The width of the Kabul riverbed at Budhani, near Peshawar, had squeezed largely because successive provincial governments ignored growing encroachments set up on the dried-up riverbed, said official sources.

“There are several places in urban centres, particularly in the city, where the width of river-beds have been squeezed after people used dried-up river surface for cultivation and housing purposes over the years,” said an official hydrologist.

The successive governments, said the officials, facilitated fragile protective structures to encroachers on the banks of Kabul and Swat rivers.

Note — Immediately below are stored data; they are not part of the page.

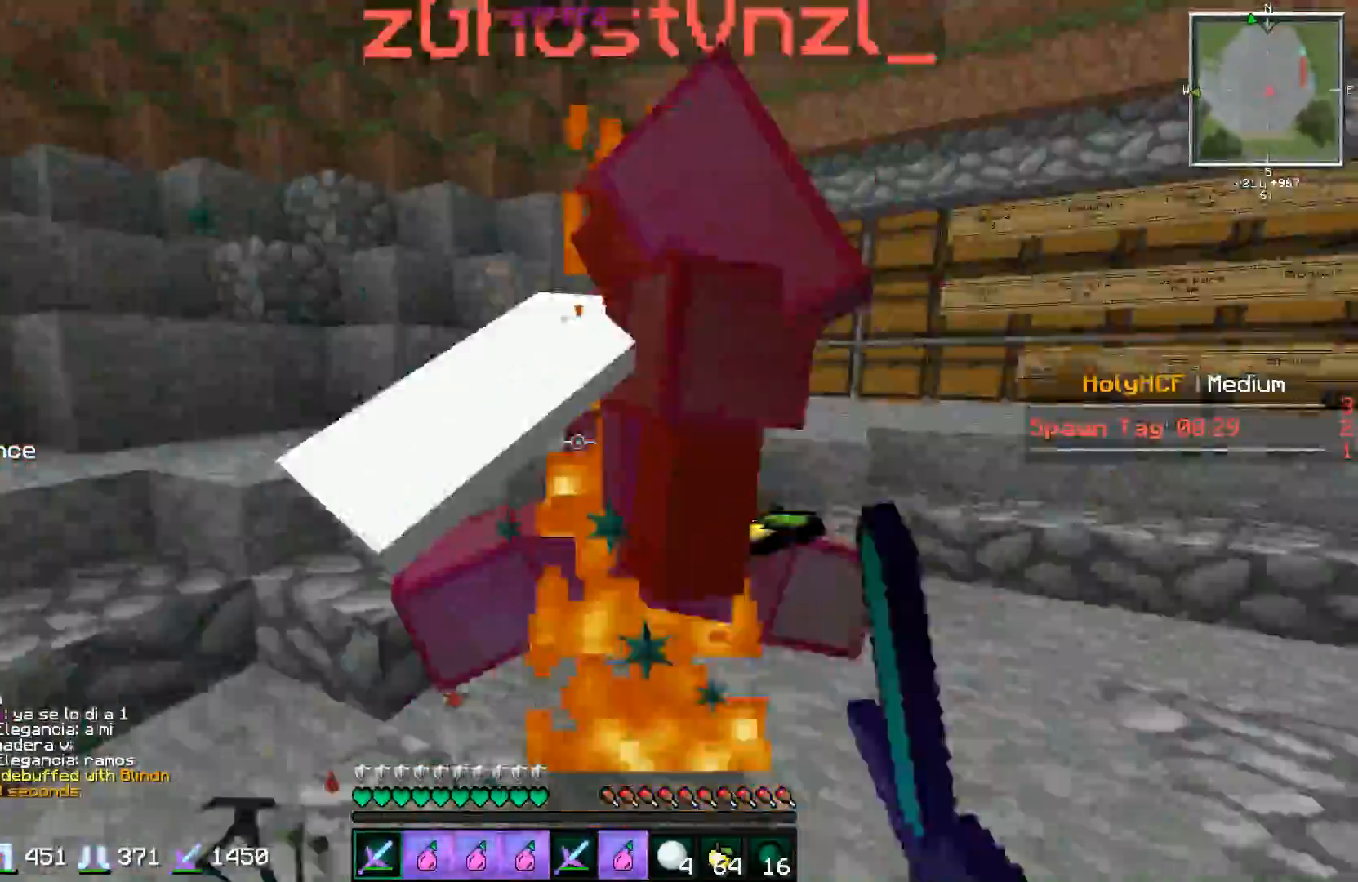
{"keys": ["d", "w"], "mouse": ["left"], "events": [[50, "mouse_left", "up"], [100, "mouse_left", "down"], [100, "w", "up"], [200, "mouse_left", "up"], [250, "mouse_left", "down"], [300, "w", "down"], [367, "mouse_left", "up"], [401, "mouse_left", "down"], [401, "space", "down"], [451, "space", "up"]]}
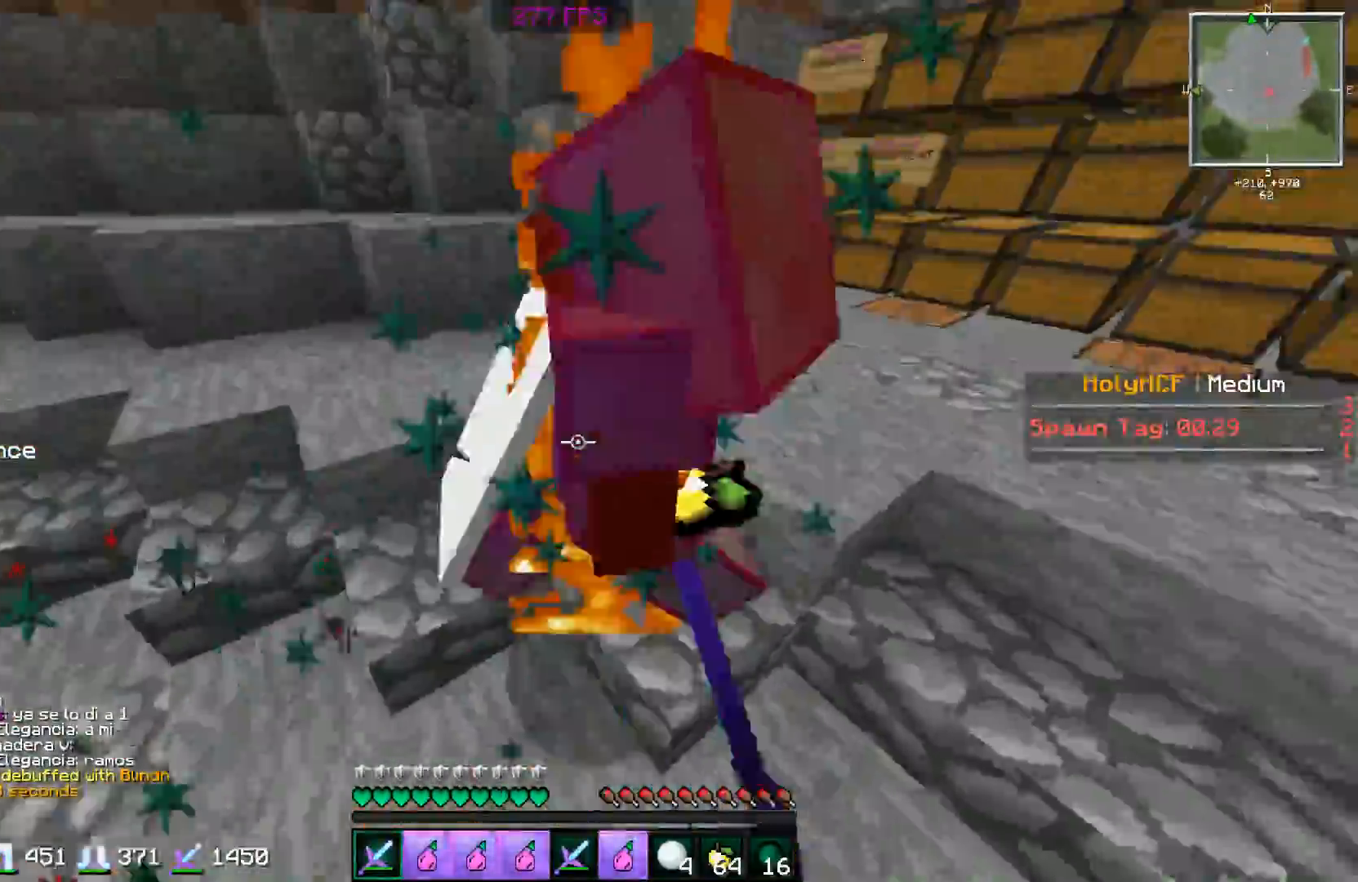
{"keys": ["d", "space"], "mouse": ["left"], "events": [[16, "mouse_left", "up"], [50, "mouse_left", "down"], [116, "mouse_left", "up"], [200, "mouse_left", "down"], [250, "mouse_left", "up"], [300, "w", "up"], [350, "mouse_left", "down"], [417, "mouse_left", "up"], [450, "space", "down"], [500, "mouse_left", "down"]]}
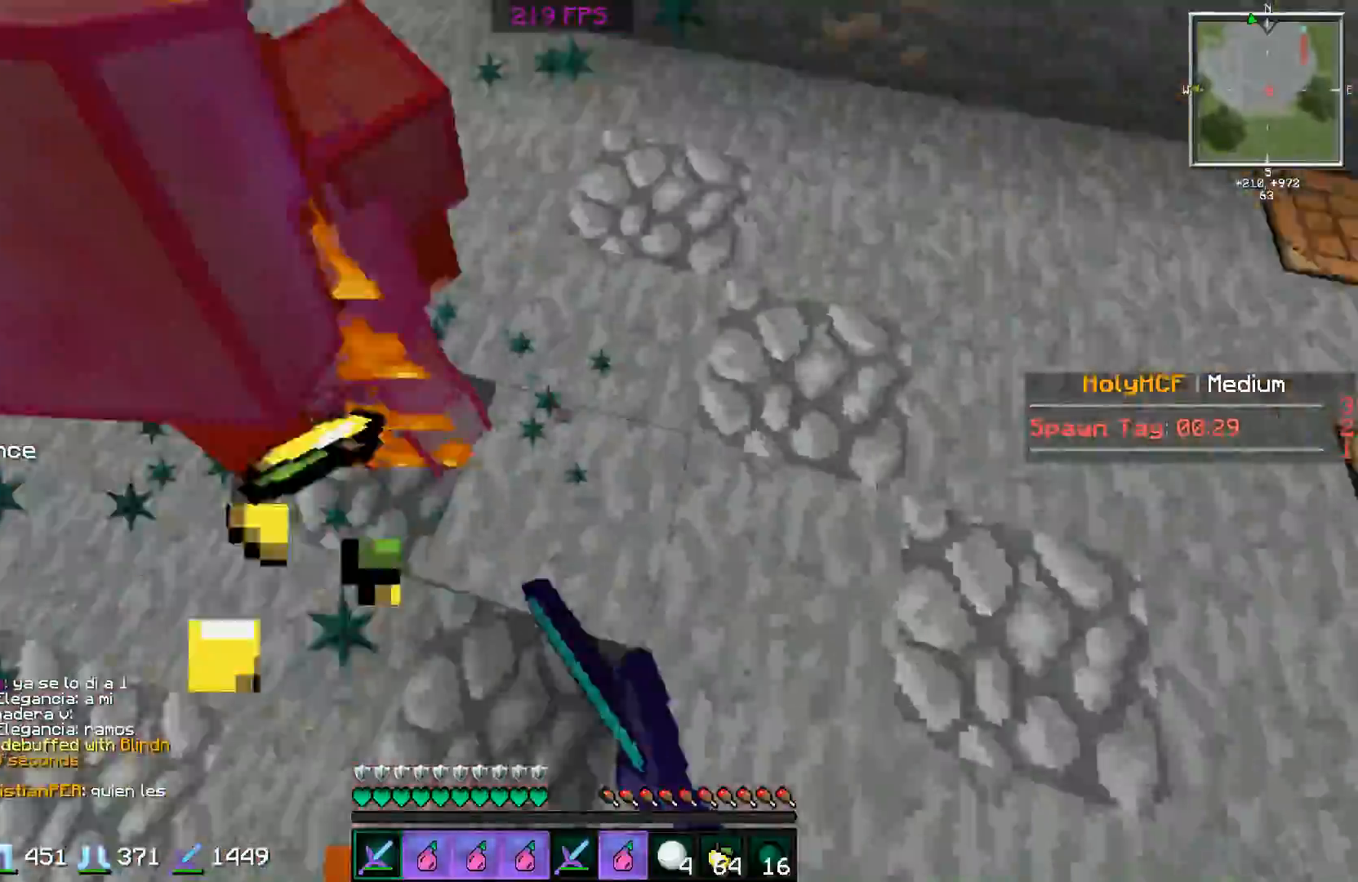
{"keys": ["d"], "mouse": [], "events": [[50, "mouse_left", "up"], [150, "mouse_left", "down"], [150, "s", "down"], [150, "space", "up"], [200, "mouse_left", "up"], [250, "mouse_left", "down"], [250, "s", "up"], [350, "mouse_left", "up"], [401, "mouse_left", "down"], [501, "mouse_left", "up"]]}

“In a way, they encouraged increasing the crop area, but in actual their short-sightedness paved the way for the disaster the people of Charsadda and Nowshera experienced when most of these areas were inundated due to high flood in Kabul and Swat rivers,” said a senior officer of the irrigation department.

Reclamation of land from the dried-up riverbed, for cultivation and housing purposes, affected the water flow in major rivers and their tributaries, particularly in times of high discharge.

Officials of the irrigation department and hydrologists said the extent of recent damage caused by overflowing of Kabul and Swat rivers was because of unauthorized and illegal structures constructed on the river banks and on the dried-up passage of rivers.

“The flood water would not have caused greater losses given the river-beds were in their original shape,” said an official development planner.

Though water experts did not reject that Kabul and Swat Rivers received greater water flow this time round, they, however, attributed the instances of inundation to ill-planning and unchecked encroachments.

They said that traditionally rivers had a tendency to switch their flows from one side to another.

“The river changes its passage regularly and after every 10 years it goes back to its previous path inundating the structures constructed on the dried-up river bed,” said an official hydrologist.

He said the country in general and the NWFP in particular did not have financial and human resources for dredging to deepen the riverbeds as Japan and China had done to counter flood threat.

“At least we should keep the width of riverbeds in their original shape to ensure smooth water flow in times of heavy discharge as was the case recently when a vast area got inundated due to rising level water flow,” said Aurangzeb Khan, a retired executive engineer of the irrigation department.